|
Seorang
bocah mengisi waktu luang dengan kegiatan mendaki gunung
bersama ayahnya. Entah mengapa, tiba-tiba si bocah
tersandung akar pohon dan jatuh.
|
"Aduhh!"
jeritannya memecah keheningan suasana pegunungan.
Si bocah amat terkejut, ketika ia mendengar suara
di kejauhan menirukan teriakannya persis sama,
"Aduhh!". Dasar anak-anak, ia
berteriak lagi, "Hei! Siapa kau?"
Jawaban yang terdengar, "Hei! Siapa kau?"
Lantaran kesal mengetahui suaranya selalu
ditirukan, si anak berseru, "Pengecut kamu!"
Lagi-lagi ia terkejut ketika suara dari sana
membalasnya dengan umpatan serupa.
|

|
Ia
bertanya kepada sang ayah, "Apa yang terjadi?"
Dengan penuh kearifan sang ayah tersenyum, "Anakku,
coba perhatikan." Lelaki itu berkata keras,
"Saya kagum padamu!" Suara di kejauhan
menjawab, Saya kagum padamu!" Sekali lagi
sang ayah berteriak "Kamu sang juara!"
Suara itu menjawab, "Kamu sang juara!"
Sang bocah sangat keheranan, meski demikian ia tetap
belum mengerti.
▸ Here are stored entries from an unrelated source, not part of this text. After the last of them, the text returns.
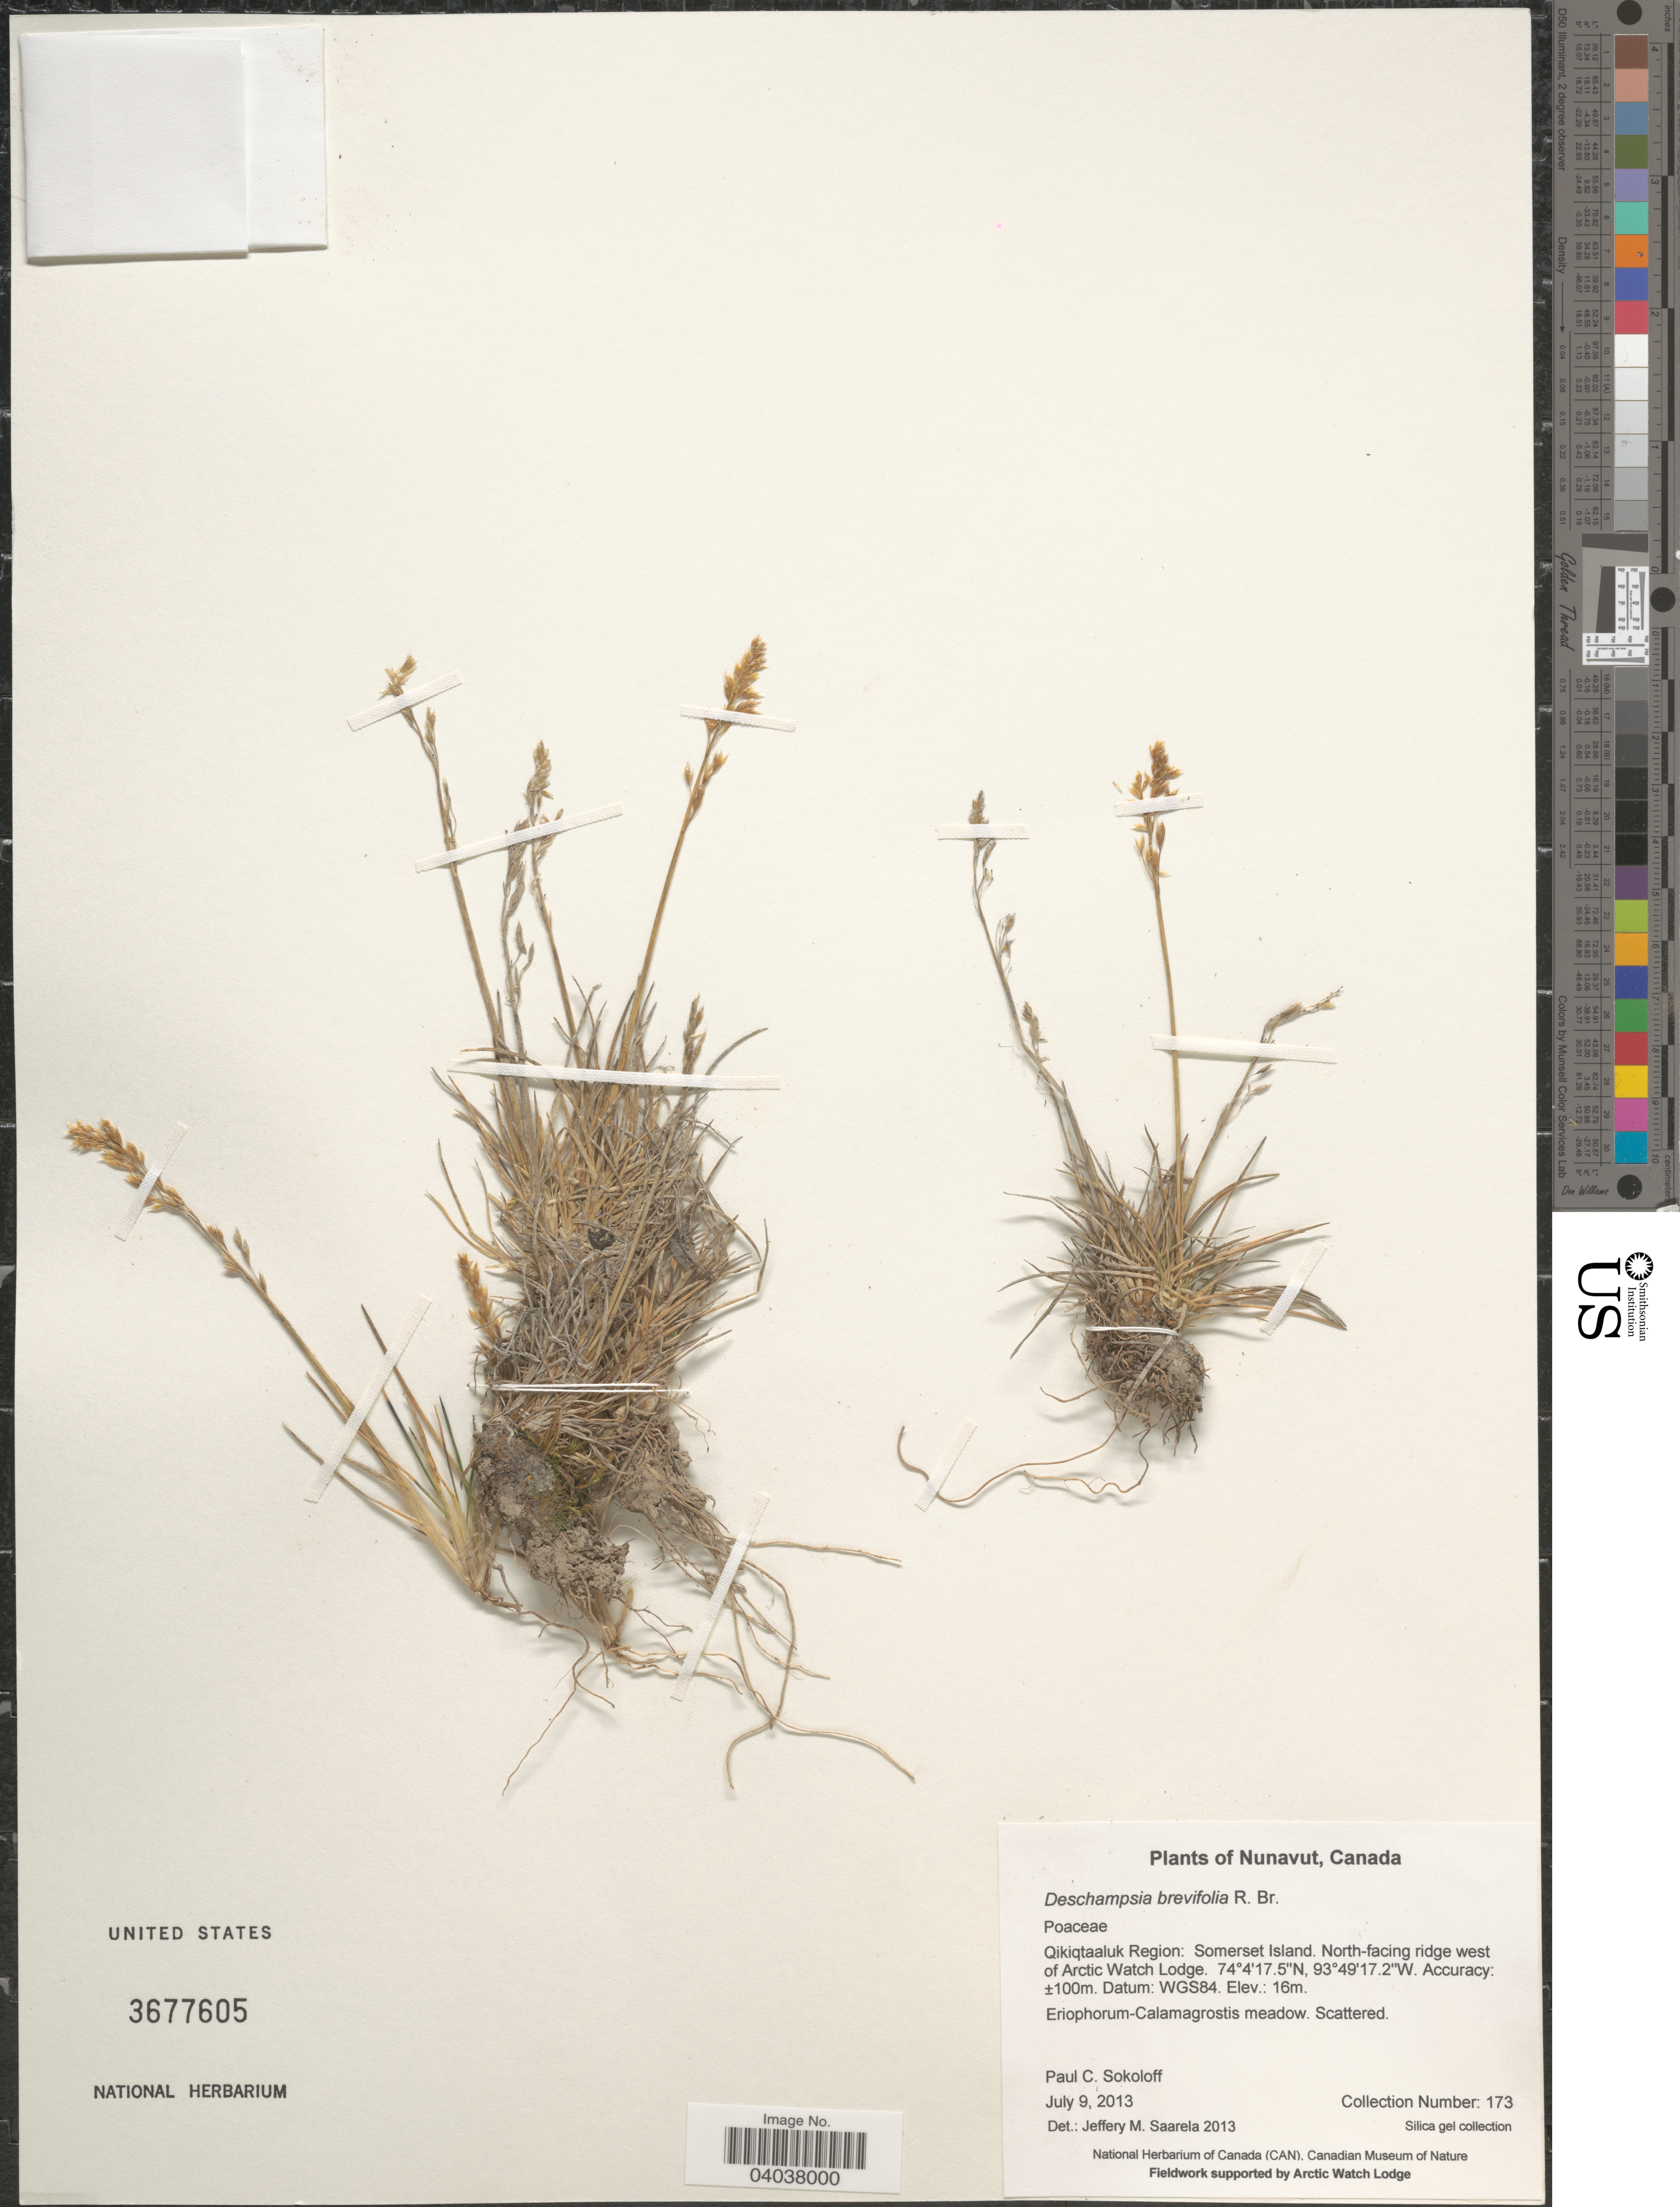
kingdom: Plantae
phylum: Tracheophyta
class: Liliopsida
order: Poales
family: Poaceae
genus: Deschampsia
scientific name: Deschampsia brevifolia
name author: R. Br. in Parry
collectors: P. Sokoloff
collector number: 173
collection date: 2013-07-09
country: Canada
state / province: Nunavut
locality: Qikiqtaaluk Region: Somerset Island. North-facing ridge west of Arctic Watch Lodge. Datum: WGS84.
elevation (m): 16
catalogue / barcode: US 3677605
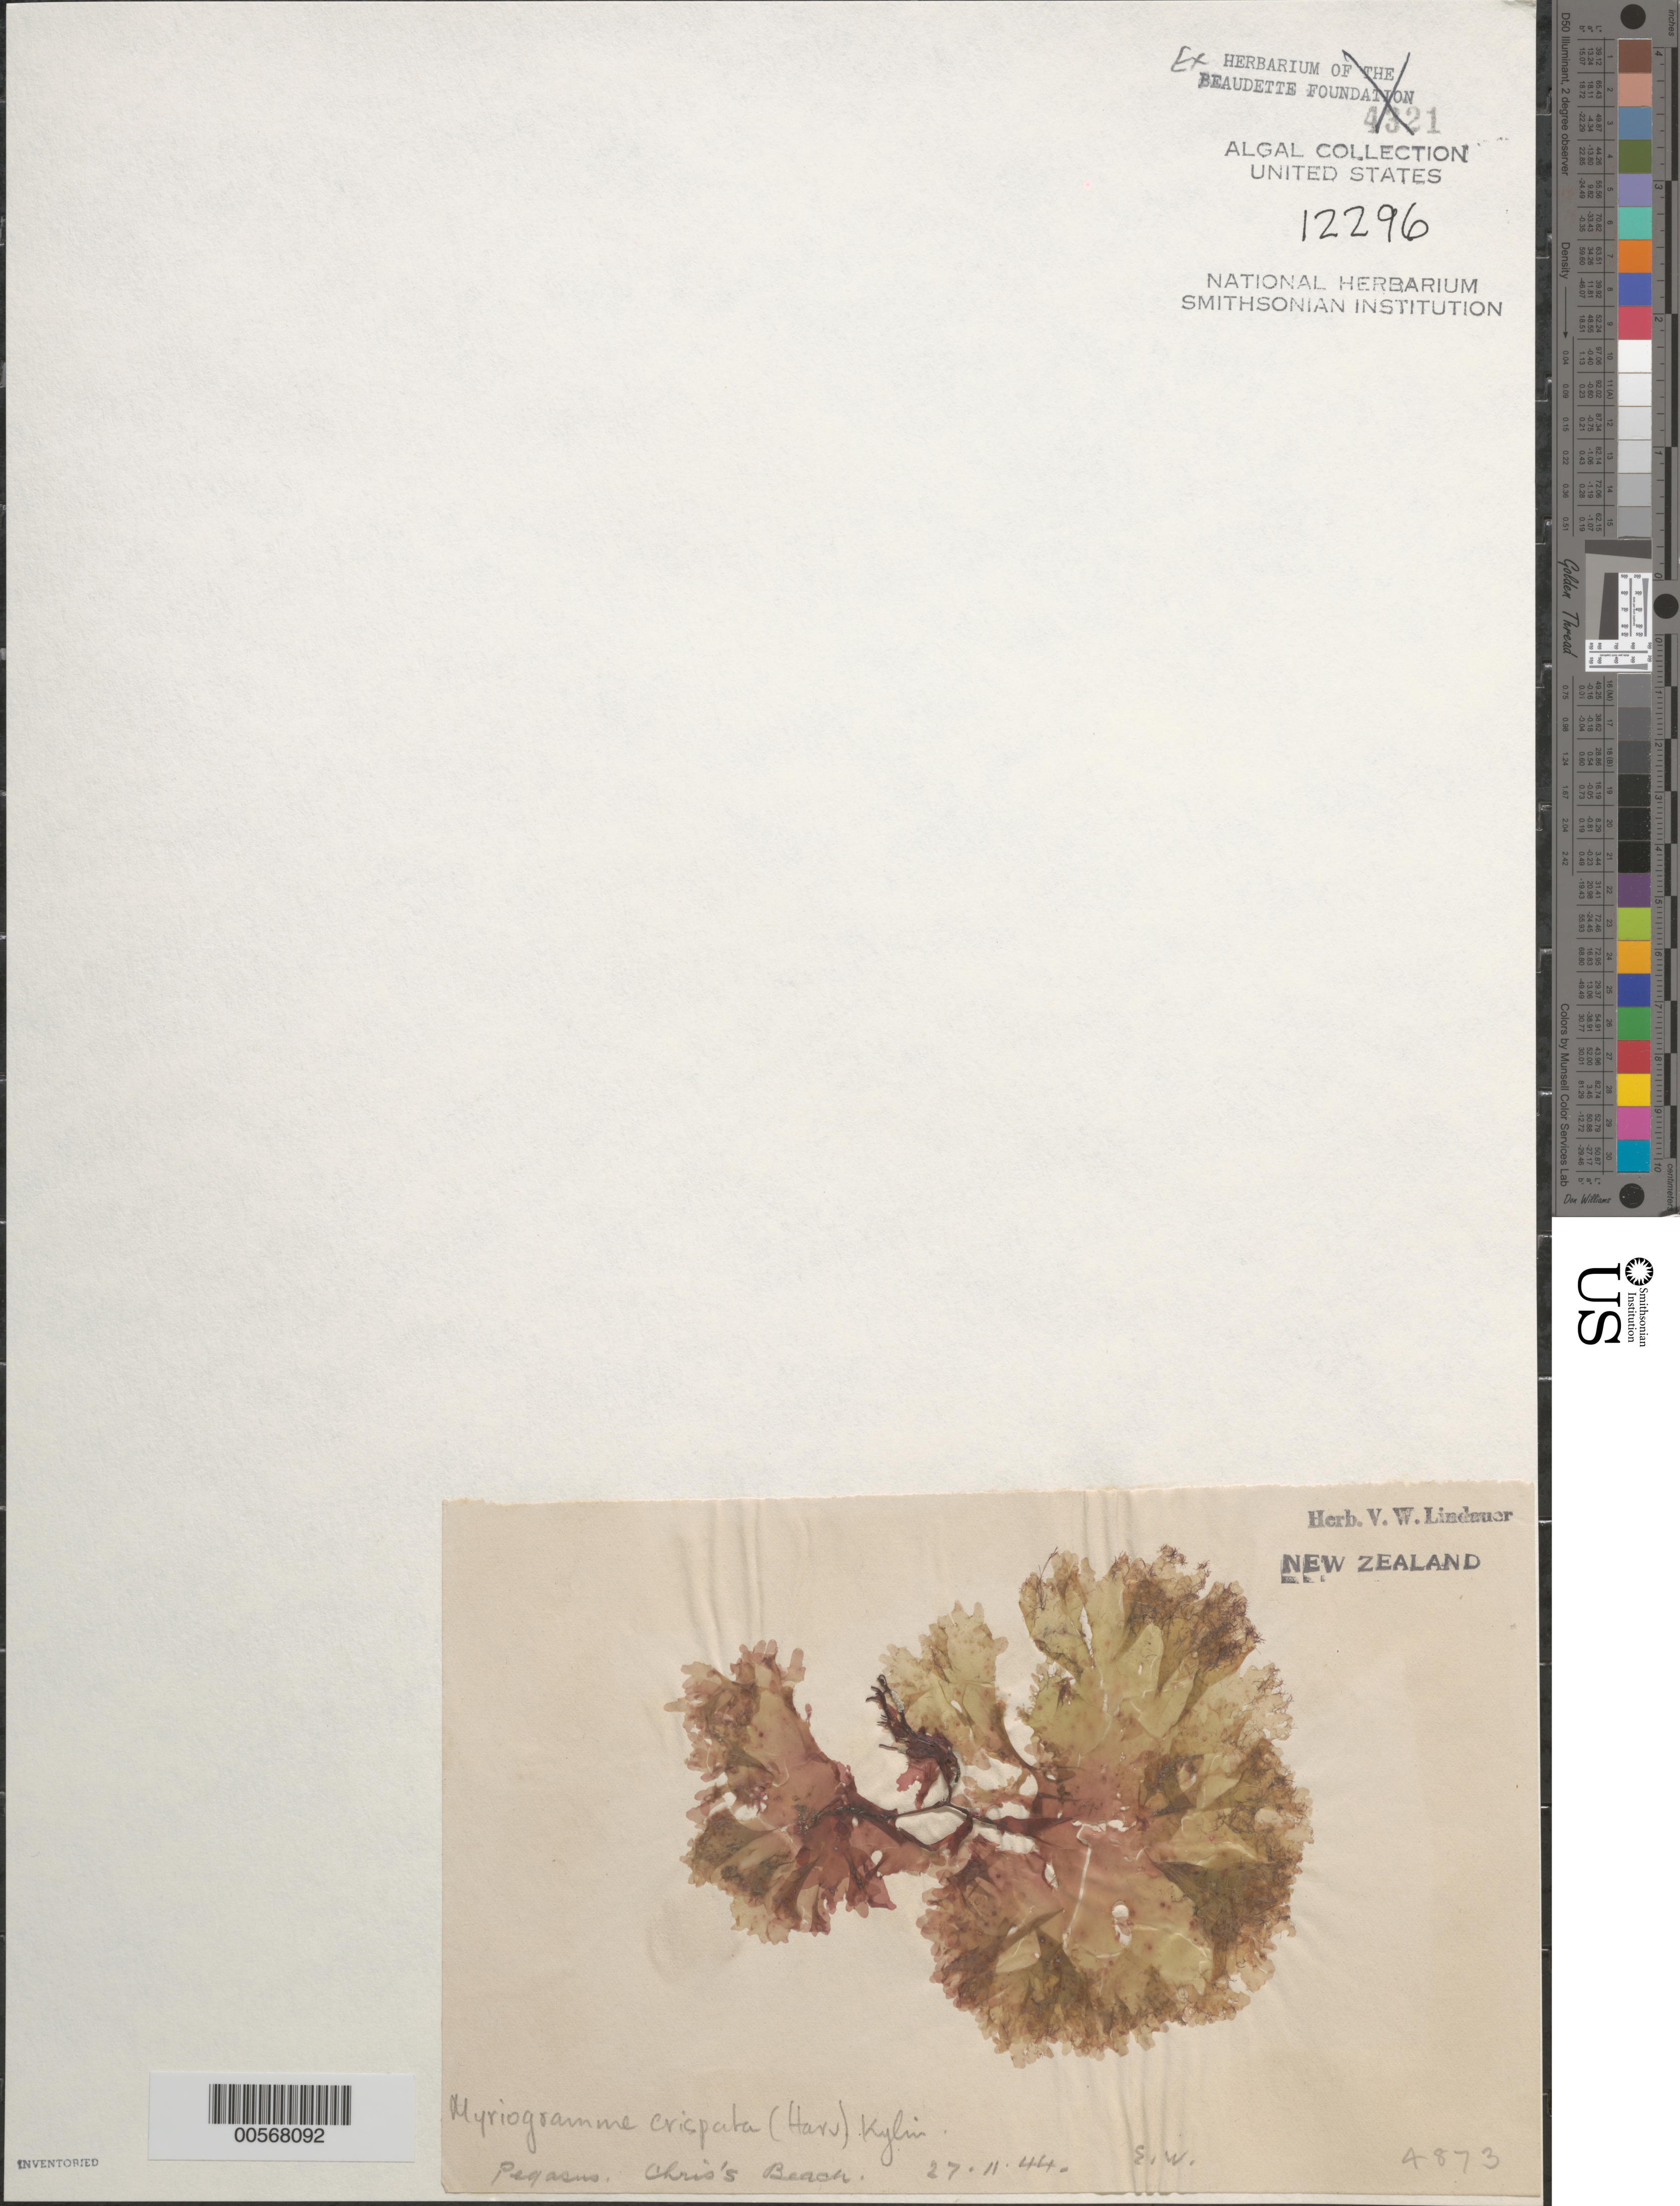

Lalu sang ayah menjelaskan, "Suara
itu adalah gema, tapi sesungguhnya itulah kehidupan."
Kehidupan
memberi umpan balik atas semua ucapan dan tindakanmu.
Dengan kata lain, kehidupan kita adalah sebuah pantulan
atau bayangan atas tindakan kita. Bila kamu ingin
mendapatkan lebih banyak cinta di dunia ini, ya ciptakan
cinta di dalam hatimu.Bila kamu menginginkan tim kerjamu
punya kemampuan tinggi, ya tingkatkan kemampuan itu.
Hidup akan memberikan kembali segala sesuatu yang telah
kau berikan kepadanya. Ingat, hidup bukan sebuah
kebetulan tapi sebuah bayangan dirimu.